Rough Cast Alnico II Bar Magnet
Rough Cast Alnico II Bar Magnet


The amazing (and often frustrating thing) about the internet is that there’s endless information and opinion about even the most esoteric of subjects. And that goes for the magnets used in guitar pickups, too. 

But rather than have you scour the forums for this information, here’s a short-hand break down of the Alnico grades I use in my pickups. 


Alnico II is the second lowest magnet strength, Alnico III being the lowest. I often describe it as “vintage” sounding, by which I mean it exhibits a lot of vintage dynamics. It is “looser” with a warm low end and rich mids. Alnico II helps to tame the “bite” in an otherwise shrill or overly bright pickup position because the treble is tame. For that reason it’s great in a bridge humbucker. In the neck it can get muddy and dark but that also depends on the winding of the pickup. I use Alnico II in some of my Revel ‘V‘ humbucker series, in the Retro P.A.F.s, in my V-90 humbucker sized P-90, and in the Fat Boy.

In single coil pickups they are all around delicious with slightly pronounced highs and an otherwise balanced frequency expression. For Strat pickups I use them in the Turks and the Scoundrels


The lowest strength magnet I use in pickups. Similar to Alnico II but tends towards more treble. The low end is softer than Alnico II but also a bit tighter. The mids are slightly less pronounced. 

Alnico III is a great magnet for a neck position humbucker when you’re looking for an aged feel. It makes for an open, woody tone, almost piano like in its expression. It will help with note clarity and in hearing the tone of the guitar.

It likewise works well in a bridge position humbucker for all the same reasons and especially for a vintage, low wind, P.A.F.
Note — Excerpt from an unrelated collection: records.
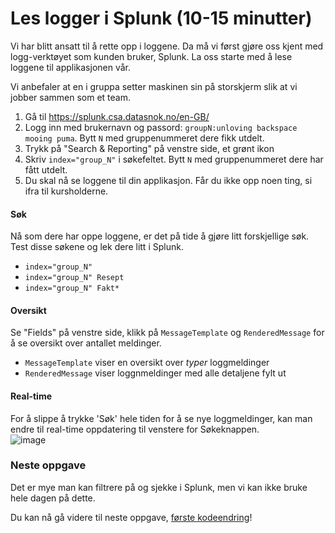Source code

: # Les logger i Splunk (10-15 minutter)

Vi har blitt ansatt til å rette opp i loggene. Da må vi først gjøre oss kjent med 
logg-verktøyet som kunden bruker, Splunk.
La oss starte med å lese loggene til applikasjonen vår. 

Vi anbefaler at en i gruppa setter maskinen sin på storskjerm slik at vi jobber sammen som et team.

1. Gå til https://splunk.csa.datasnok.no/en-GB/
2. Logg inn med brukernavn og passord: `groupN:unloving backspace mooing puma`. Bytt `N` med gruppenummeret dere fikk utdelt.
3. Trykk på "Search & Reporting" på venstre side, et grønt ikon
4. Skriv `index="group_N"` i søkefeltet. Bytt `N` med gruppenummeret dere har fått utdelt.
5. Du skal nå se loggene til din applikasjon. Får du ikke opp noen ting, si ifra til kursholderne. 

#### Søk
Nå som dere har oppe loggene, er det på tide å gjøre litt forskjellige søk. 
Test disse søkene og lek dere litt i Splunk.

* `index="group_N" `
* `index="group_N" Resept`
* `index="group_N" Fakt*`

#### Oversikt
Se "Fields" på venstre side, klikk på `MessageTemplate` og `RenderedMessage` for å se oversikt over antallet meldinger.
* `MessageTemplate` viser en oversikt over *typer* loggmeldinger 
* `RenderedMessage` viser loggnmeldinger med alle detaljene fylt ut

#### Real-time
For å slippe å trykke 'Søk' hele tiden for å se nye loggmeldinger, kan man endre til real-time oppdatering til venstere for Søkeknappen.  \
![image](https://user-images.githubusercontent.com/4437745/230628582-4c503ee0-f3df-4ca0-b5e3-8ffe92484ba3.png)


### Neste oppgave
Det er mye man kan filtrere på og sjekke i Splunk, men vi kan ikke bruke hele dagen på dette. 

Du kan nå gå videre til neste oppgave, [første kodeendring](./3_ping.md)!

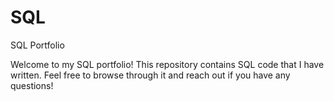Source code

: # SQL
SQL Portfolio

Welcome to my SQL portfolio! This repository contains SQL code that I have written. Feel free to browse through it and reach out if you have any questions!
In single coils they are, perhaps, my favorite. They lend a great 50’s tone and I use them in several pickups, like the Black Watch or the Fab 50’s. They have a bell like chime in the highs and a very clear tone. The mids are wide and rich. 


Alnico IV is used and praised for it’s more balanced “EQ.” In tone it’s between Alnico II and V. The highs are “crispier” than Alnico II but not harsh. The lows are rounder than AV but tighter than AII. Alnico IV can sound fantastic in some guitars and not very good in others. It has a medium output and and, having a balanced EQ, allows the tone of the instrument to come through. I use them in my Cynic humbuckers

I don’t feel Alnico IV lends itself well to many single coil pickups but I use them in my Melancholia Tele pickups. Here they add some heft to the mids and give a punchier response. In these pickups Alnico IV give good tone for more rock oriented pickups but not so much for vintage applications.


I think Alnico V must be the most commonly used magnet in guitar pickups and is the strongest of the common magnets. It has higher “output,” more bite, pronounced treble sometimes described as “sharp, and tight lows. In a low wind pickup they are crispy and bright. In an overwound pickup they can be boomy and muddy. They come in my S.W.T.C. humbuckers which are hot and meant for rock, harder rock, and metal, where the lows of the Alnico V can offset the highs. They’re also the stock magnet for mini humbuckers, as they were originally. They are also used for a variety of P-90’s

In single coils they retain these same properties. In something like the Bully Breed they make a rocking set of strat pickups. In the Sweet 69’s they are degaussed slightly, lending all of these qualities but slightly tamed.


A really interesting magnet that I describe as something between Alnico II and Alnico V. It’s smoother and warmer than V with a little looser bottom but brighter than Alnico II. 


A warm, high output magnet with lots of mids and tamed treble. A firm low end like Alnico V but more output and warm like Alnico II or IV.


Alnico II Long: Scooped mids, chimey highs, vintage & “loose.”

Alnico II Short: The same as the long magnet but spankier.

Alnico III Long: Weaker than Alnico II but nice clarity and open, almost flute, like tones.

Alnico IV Long: Balanced EQ, tighter than Alnico II and rounder lows than Alnico V.

Alnico V Long Oriented: Accentuated mids, focused, tight low end and bright.

Alnico V Short Oriented:  Same as long Alnico V but fatter.

Alnico V Long Unoriented: Tight low end clarity and stronger mids.

Alnico V Long Unoriented: Less low end clarity than the long magnet but more treble and comparable mids.


I can appreciate that I sound cynical when discussing the marketing around magnets and pickups. But more important to me than cynicism is diligence. 

You have probably come across a company that sells $400 or $500 humbuckers behind a very long and sometimes tall tale of vintage correct everything and special winders and special alloys derived from the metallurgical examination of many original PAF bar magnets.  And maybe some part of this story is true and maybe some of it is not but ultimately it is unimportant. It’s what has to be done to sell anything, and it is especially what has to be done to convince someone that paying $400 or $500 for pickups is totally reasonable. 

What is important is that a well made pickup, regardless of how special the magnet is, will knock your socks off.